The signal to noise ratio (SNR) is \begin{align} \text{SNR} & \equiv \frac{\text{separation}^2}{2 \times (\text{cloud std deviation})^2} \\ &= \frac{(g M |h(\omega)|/2)^2}{2 S_\xi(\Omega) |h(\omega)|^2 / 4T} \\ &= \frac{(g M)^2 T}{2 S_\xi(\Omega)}\\ &= \frac{g^2 P T}{S_\xi(\Omega)} \, . \end{align} where $P \equiv M^2/2$ is the incoming analog power. Note that the SNR does not depend on $h$. To remember this result, note that the noise power is the spectral density multiplied by a bandwidth $B$. Taking $B = 1/T$ we see that our result just says that the SNR in the IQ plane is exactly equal to the analog SNR multiplied by the geometrical factor $g^2$.

Figure 2: Two IQ clouds. The separation between the clouds' centers is proportional to their radial magnitude $M$, but scaled by a geometrical factor $g$. Projected onto the line connecting their centers, each cloud becomes a Gaussian distribution with width $\sqrt{S_\xi(\Omega)|h(\omega)|^2/4T}$.

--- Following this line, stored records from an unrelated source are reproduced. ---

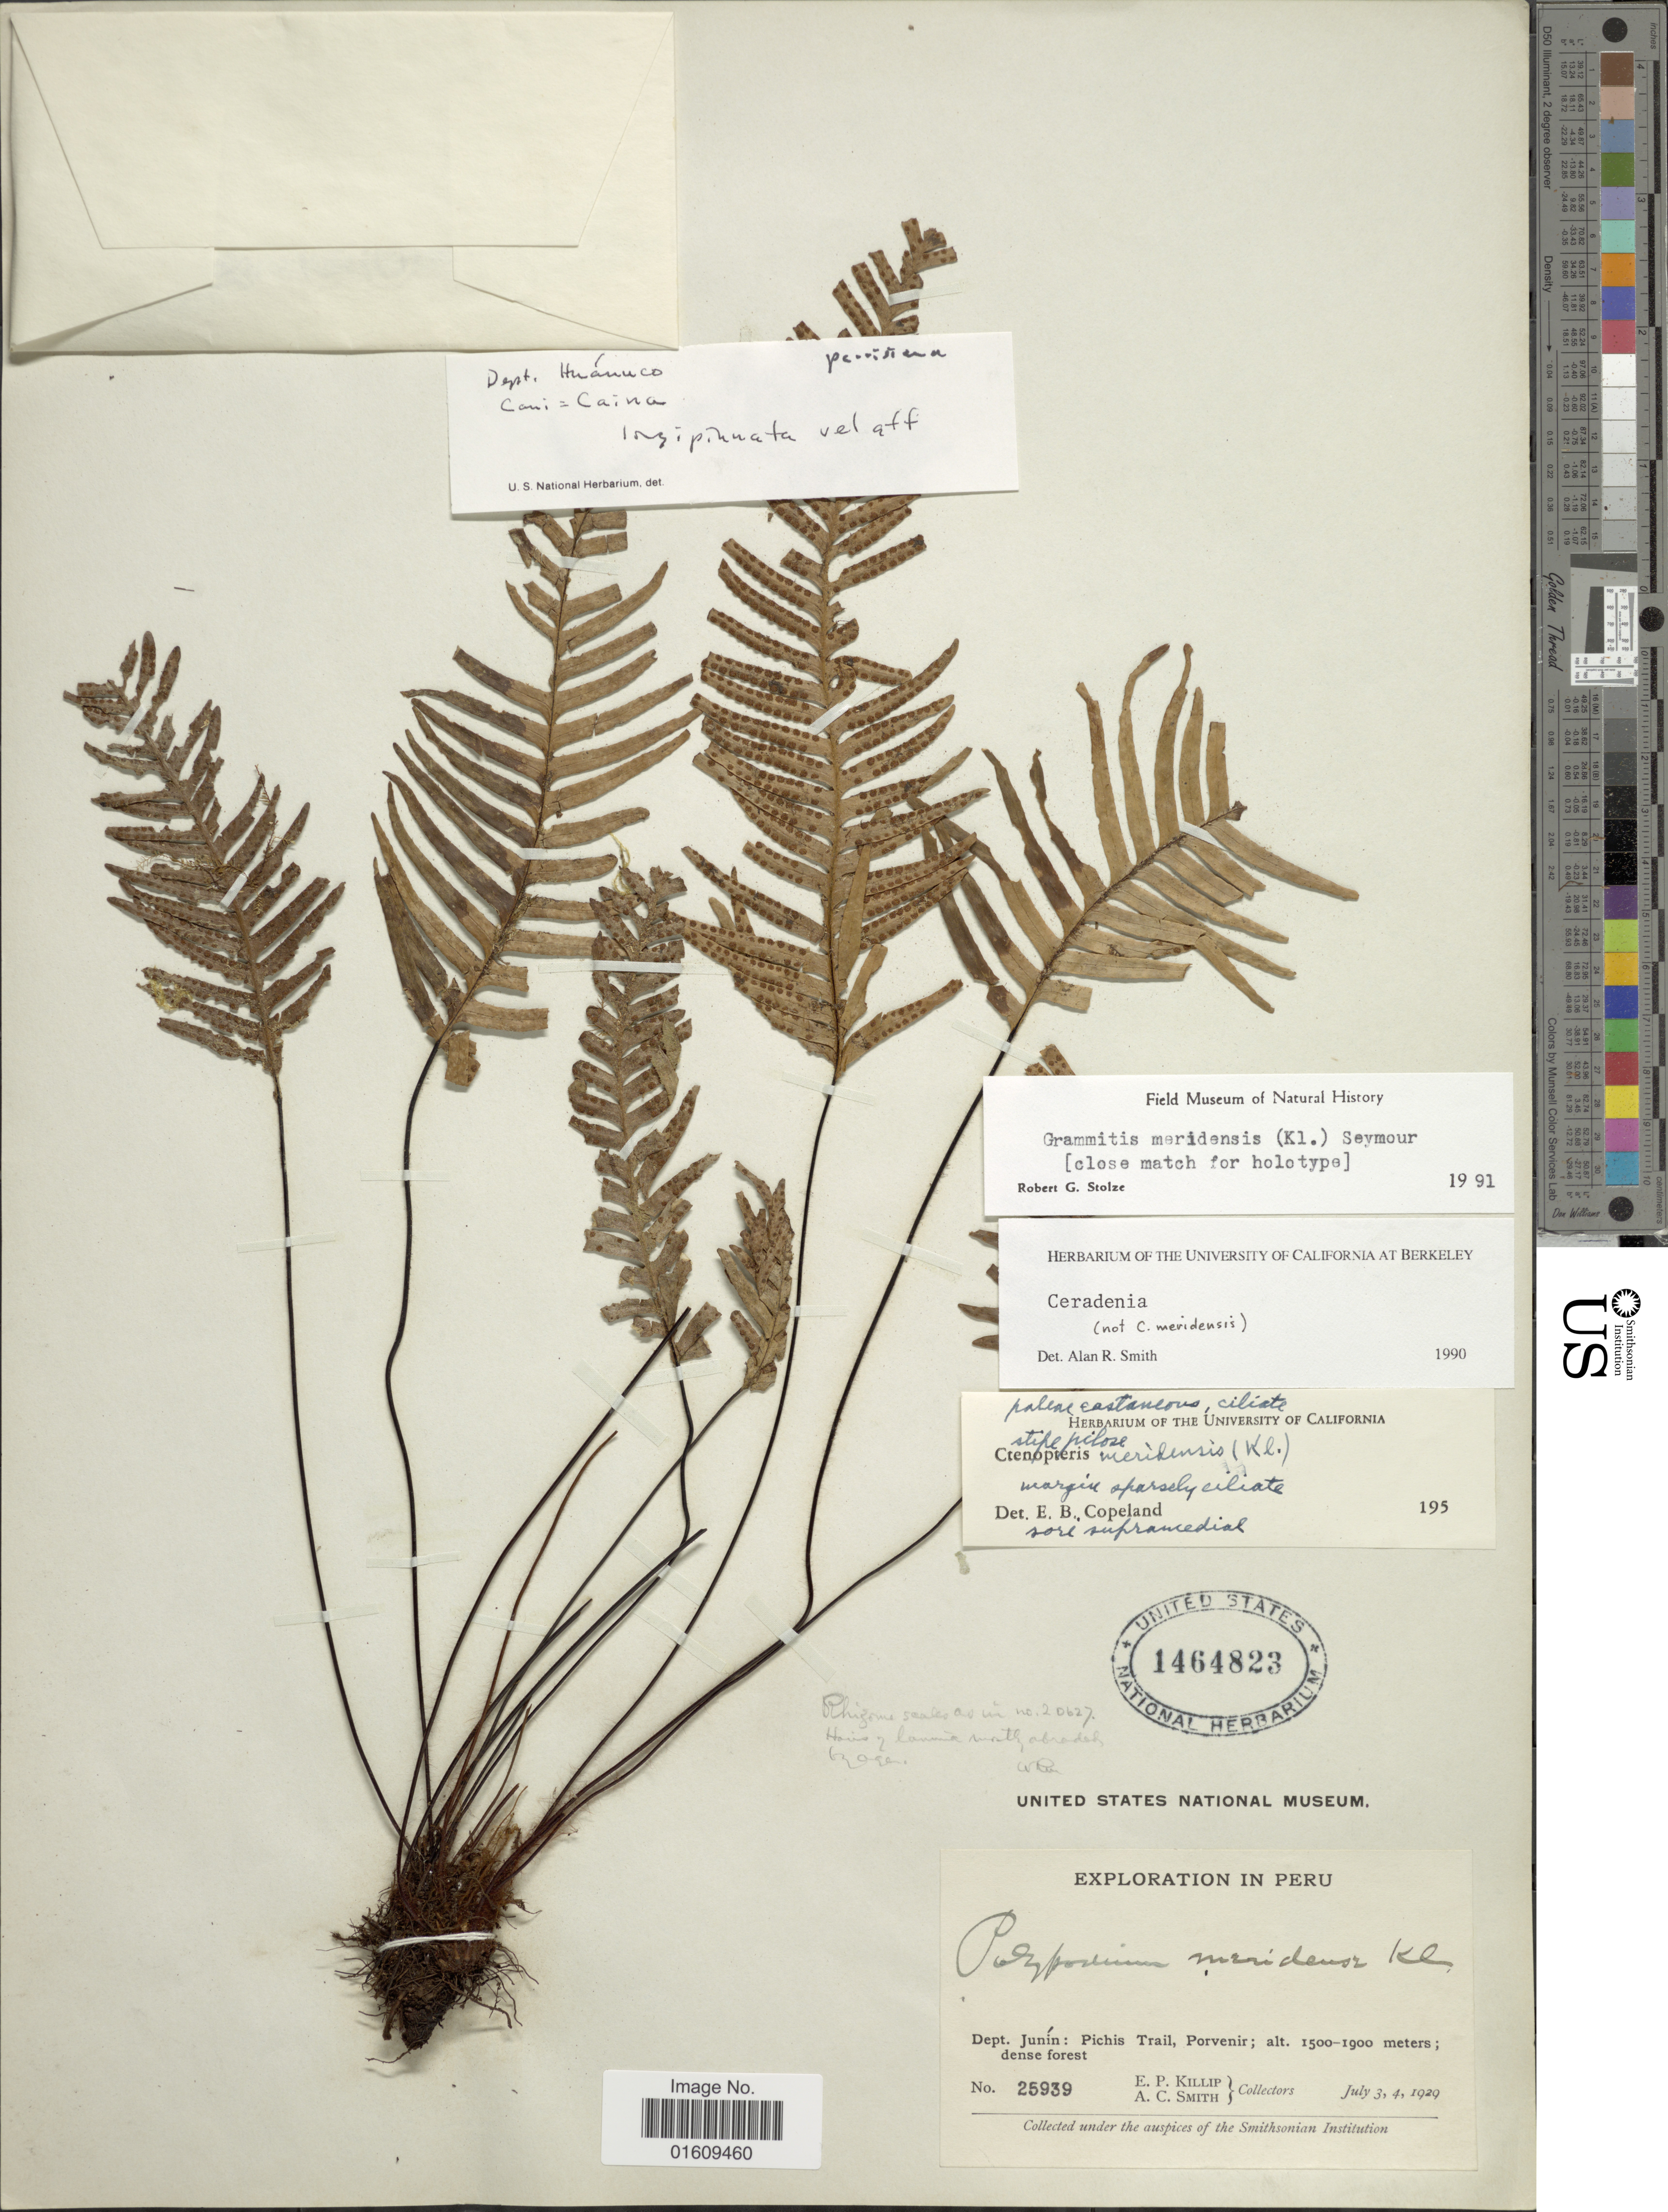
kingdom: Plantae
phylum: Tracheophyta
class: Polypodiopsida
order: Polypodiales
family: Polypodiaceae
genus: Ceradenia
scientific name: Ceradenia meridensis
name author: (Klotzsch) L.E. Bishop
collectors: E. P. Killip & A. C. Smith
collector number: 25939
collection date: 1929-07-03/1939-07-04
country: Peru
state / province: Junín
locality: Peru, Dept. Junín: Pichis Trail, Porvenir.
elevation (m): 1500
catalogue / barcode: US 1464823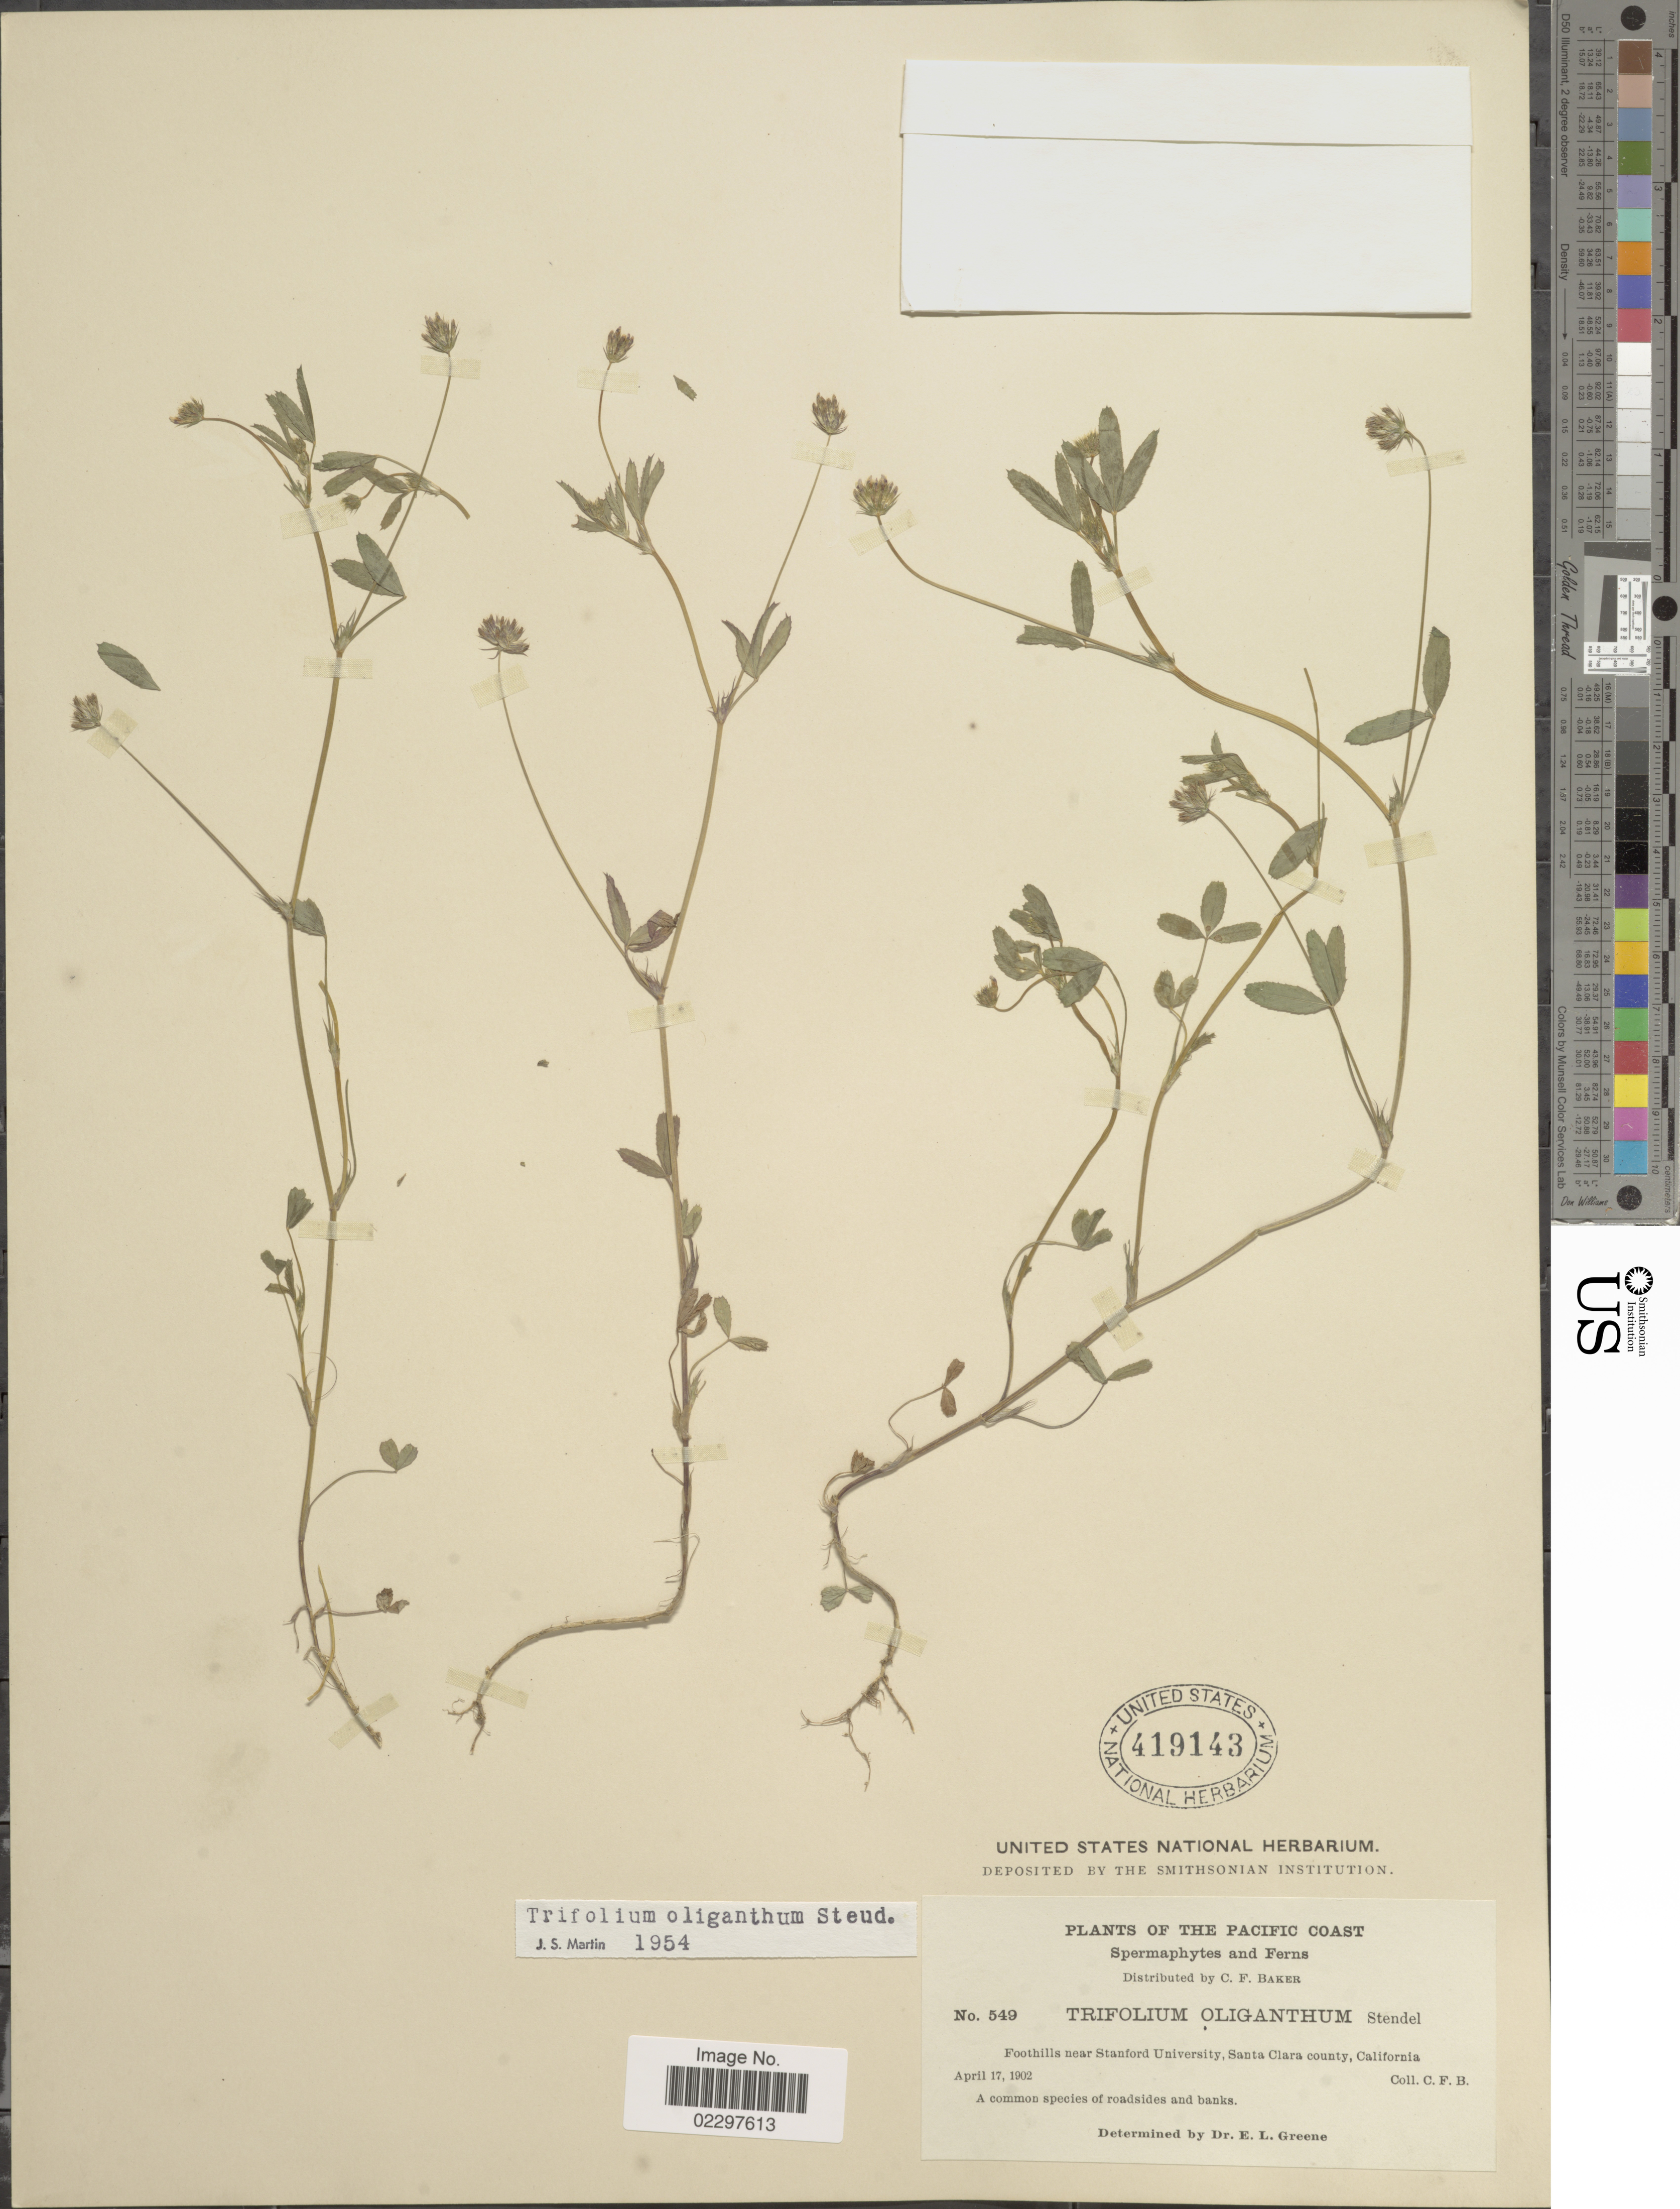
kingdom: Plantae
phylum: Tracheophyta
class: Magnoliopsida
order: Fabales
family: Fabaceae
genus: Trifolium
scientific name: Trifolium oliganthum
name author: Steud.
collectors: C. F. Baker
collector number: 549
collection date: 1902-04-17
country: United States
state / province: California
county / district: Santa Clara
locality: Pacific Coast. Foothills near Stanford University, Santa Clara county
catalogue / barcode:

$[a]$: Look up the chi square distribution.

$[b]$: We can see that the real and imaginary parts of $Z$ are in fact uncorrelated by writing the equivalent of equation $(*)$ but for $\langle \Re Z \Im Z \rangle$. Doing this we'd find that the sum which turned into the Fejer kernel in the case for $\langle |Z|^2 \rangle$ would go to zero (at least approximately) because it would be roughly the overlap of a sine and cosine, which are orthogonal.